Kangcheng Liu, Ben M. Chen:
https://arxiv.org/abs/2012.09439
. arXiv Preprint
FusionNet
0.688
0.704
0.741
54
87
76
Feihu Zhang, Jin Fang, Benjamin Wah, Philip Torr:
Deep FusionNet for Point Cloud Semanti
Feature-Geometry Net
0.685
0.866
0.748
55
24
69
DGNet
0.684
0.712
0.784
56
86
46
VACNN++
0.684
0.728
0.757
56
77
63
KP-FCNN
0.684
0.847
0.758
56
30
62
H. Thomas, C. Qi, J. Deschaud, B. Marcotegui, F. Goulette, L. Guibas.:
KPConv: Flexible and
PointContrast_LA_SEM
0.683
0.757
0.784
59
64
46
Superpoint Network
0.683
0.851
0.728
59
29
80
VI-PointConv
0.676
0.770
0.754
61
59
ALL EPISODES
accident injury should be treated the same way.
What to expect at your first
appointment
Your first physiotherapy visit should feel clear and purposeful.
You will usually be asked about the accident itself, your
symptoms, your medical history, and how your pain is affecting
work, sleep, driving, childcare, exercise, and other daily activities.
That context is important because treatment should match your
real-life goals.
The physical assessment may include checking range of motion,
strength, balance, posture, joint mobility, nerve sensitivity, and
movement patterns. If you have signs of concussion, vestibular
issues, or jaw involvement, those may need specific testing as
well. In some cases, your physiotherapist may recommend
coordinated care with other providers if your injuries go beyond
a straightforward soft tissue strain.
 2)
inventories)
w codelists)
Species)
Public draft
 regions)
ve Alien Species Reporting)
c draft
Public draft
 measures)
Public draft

──────────

**Problem to solve**. Copy out the text of all the records, swapping each "Public draft" for "Consultation draft" and leaving everything else unchanged.

**Exercise answer**.
Kangcheng Liu, Ben M. Chen:
https://arxiv.org/abs/2012.09439
. arXiv Preprint
FusionNet
0.688
0.704
0.741
54
87
76
Feihu Zhang, Jin Fang, Benjamin Wah, Philip Torr:
Deep FusionNet for Point Cloud Semanti
Feature-Geometry Net
0.685
0.866
0.748
55
24
69
DGNet
0.684
0.712
0.784
56
86
46
VACNN++
0.684
0.728
0.757
56
77
63
KP-FCNN
0.684
0.847
0.758
56
30
62
H. Thomas, C. Qi, J. Deschaud, B. Marcotegui, F. Goulette, L. Guibas.:
KPConv: Flexible and
PointContrast_LA_SEM
0.683
0.757
0.784
59
64
46
Superpoint Network
0.683
0.851
0.728
59
29
80
VI-PointConv
0.676
0.770
0.754
61
59
ALL EPISODES
accident injury should be treated the same way.
What to expect at your first
appointment
Your first physiotherapy visit should feel clear and purposeful.
You will usually be asked about the accident itself, your
symptoms, your medical history, and how your pain is affecting
work, sleep, driving, childcare, exercise, and other daily activities.
That context is important because treatment should match your
real-life goals.
The physical assessment may include checking range of motion,
strength, balance, posture, joint mobility, nerve sensitivity, and
movement patterns. If you have signs of concussion, vestibular
issues, or jaw involvement, those may need specific testing as
well. In some cases, your physiotherapist may recommend
coordinated care with other providers if your injuries go beyond
a straightforward soft tissue strain.
 2)
inventories)
w codelists)
Species)
Consultation draft
 regions)
ve Alien Species Reporting)
c draft
Consultation draft
 measures)
Consultation draft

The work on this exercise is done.